::: DATA BELOW :::
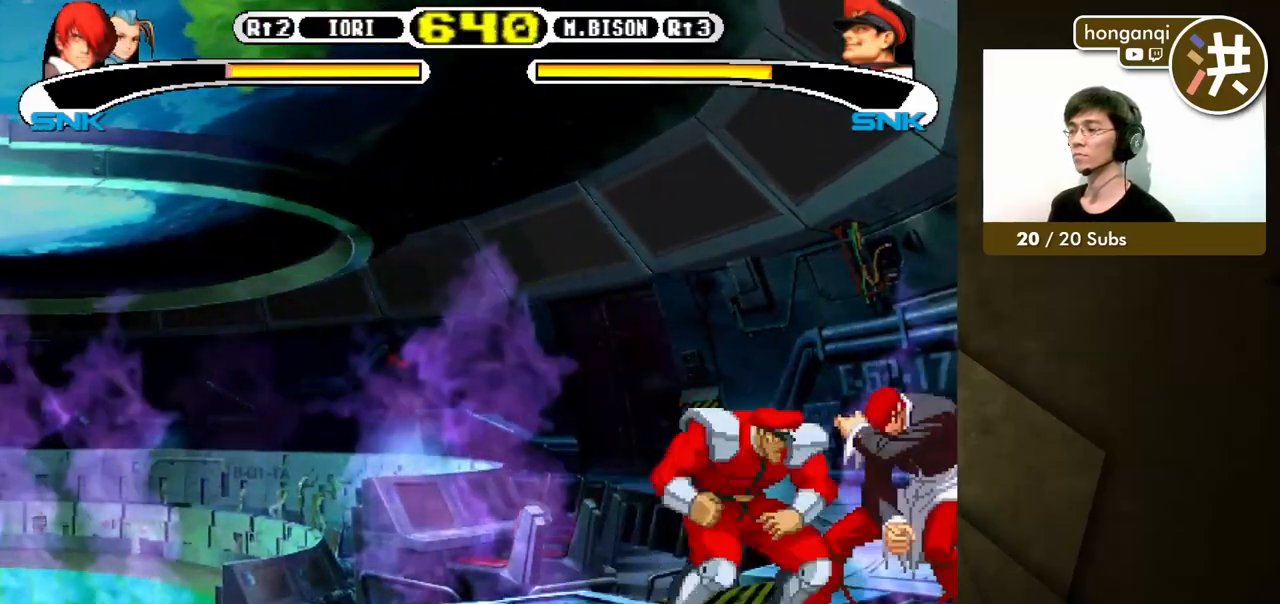
{"buttons": ["DPAD_RIGHT"], "events": [[33, "DPAD_DOWN", "down"], [33, "DPAD_RIGHT", "up"], [83, "DPAD_LEFT", "down"], [117, "DPAD_DOWN", "up"], [200, "DPAD_DOWN", "down"], [233, "DPAD_LEFT", "up"], [233, "DPAD_RIGHT", "down"], [250, "DPAD_DOWN", "up"], [250, "Y", "down"], [300, "Y", "up"]]}
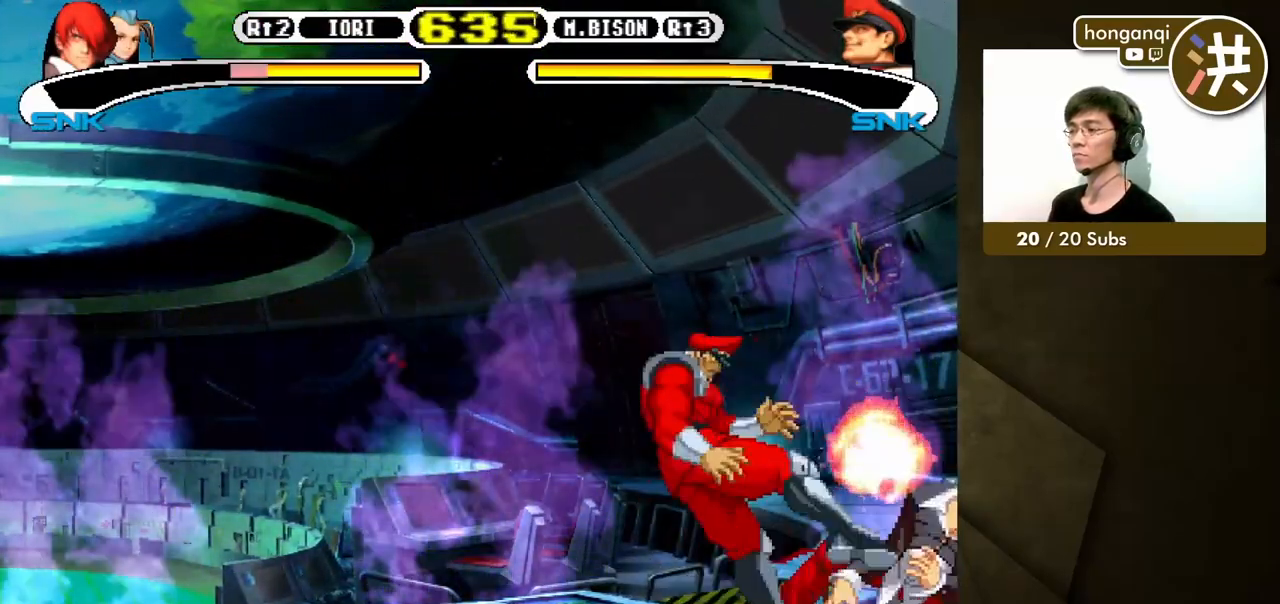
{"buttons": ["DPAD_DOWN", "DPAD_RIGHT"], "events": [[200, "DPAD_DOWN", "down"], [217, "X", "down"], [333, "X", "up"]]}
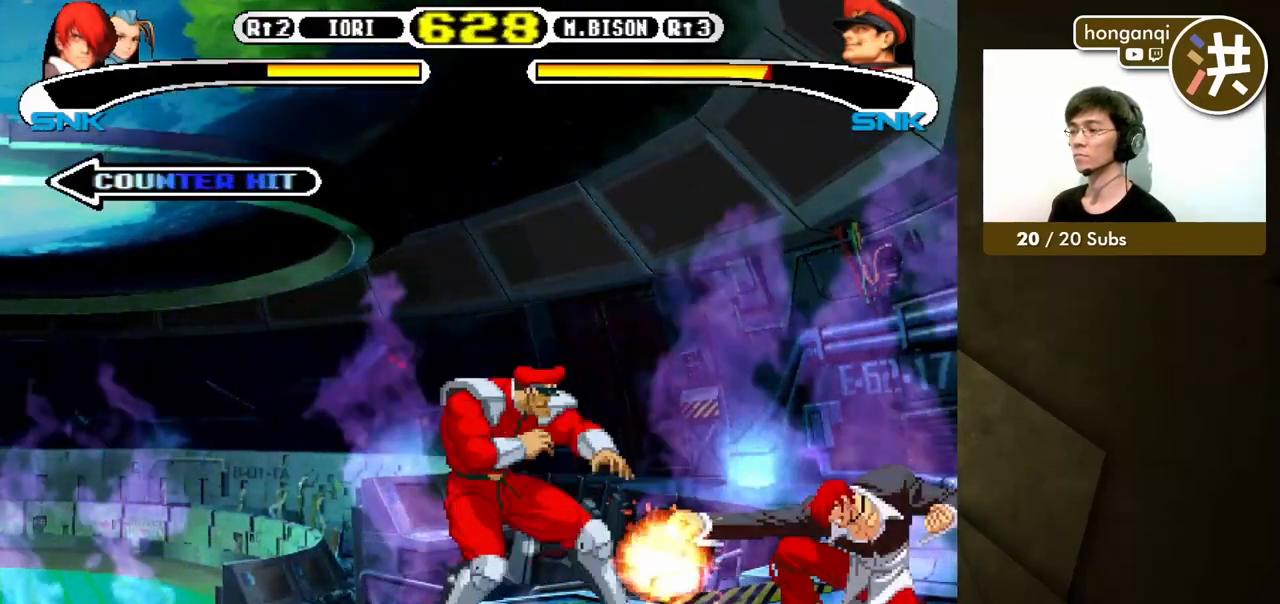
{"buttons": [], "events": [[33, "DPAD_RIGHT", "up"], [67, "DPAD_LEFT", "down"], [83, "DPAD_DOWN", "up"], [183, "DPAD_DOWN", "down"], [217, "DPAD_LEFT", "up"], [283, "DPAD_LEFT", "down"], [283, "Y", "down"], [300, "DPAD_DOWN", "up"], [350, "Y", "up"], [400, "DPAD_LEFT", "up"]]}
:::
WORK ITEM: Please give the data above again in exact form and omit every picture.

YOUR RESPONSE:
{"buttons": ["DPAD_RIGHT"], "events": [[33, "DPAD_DOWN", "down"], [33, "DPAD_RIGHT", "up"], [83, "DPAD_LEFT", "down"], [117, "DPAD_DOWN", "up"], [200, "DPAD_DOWN", "down"], [233, "DPAD_LEFT", "up"], [233, "DPAD_RIGHT", "down"], [250, "DPAD_DOWN", "up"], [250, "Y", "down"], [300, "Y", "up"]]}
{"buttons": ["DPAD_DOWN", "DPAD_RIGHT"], "events": [[200, "DPAD_DOWN", "down"], [217, "X", "down"], [333, "X", "up"]]}
{"buttons": [], "events": [[33, "DPAD_RIGHT", "up"], [67, "DPAD_LEFT", "down"], [83, "DPAD_DOWN", "up"], [183, "DPAD_DOWN", "down"], [217, "DPAD_LEFT", "up"], [283, "DPAD_LEFT", "down"], [283, "Y", "down"], [300, "DPAD_DOWN", "up"], [350, "Y", "up"], [400, "DPAD_LEFT", "up"]]}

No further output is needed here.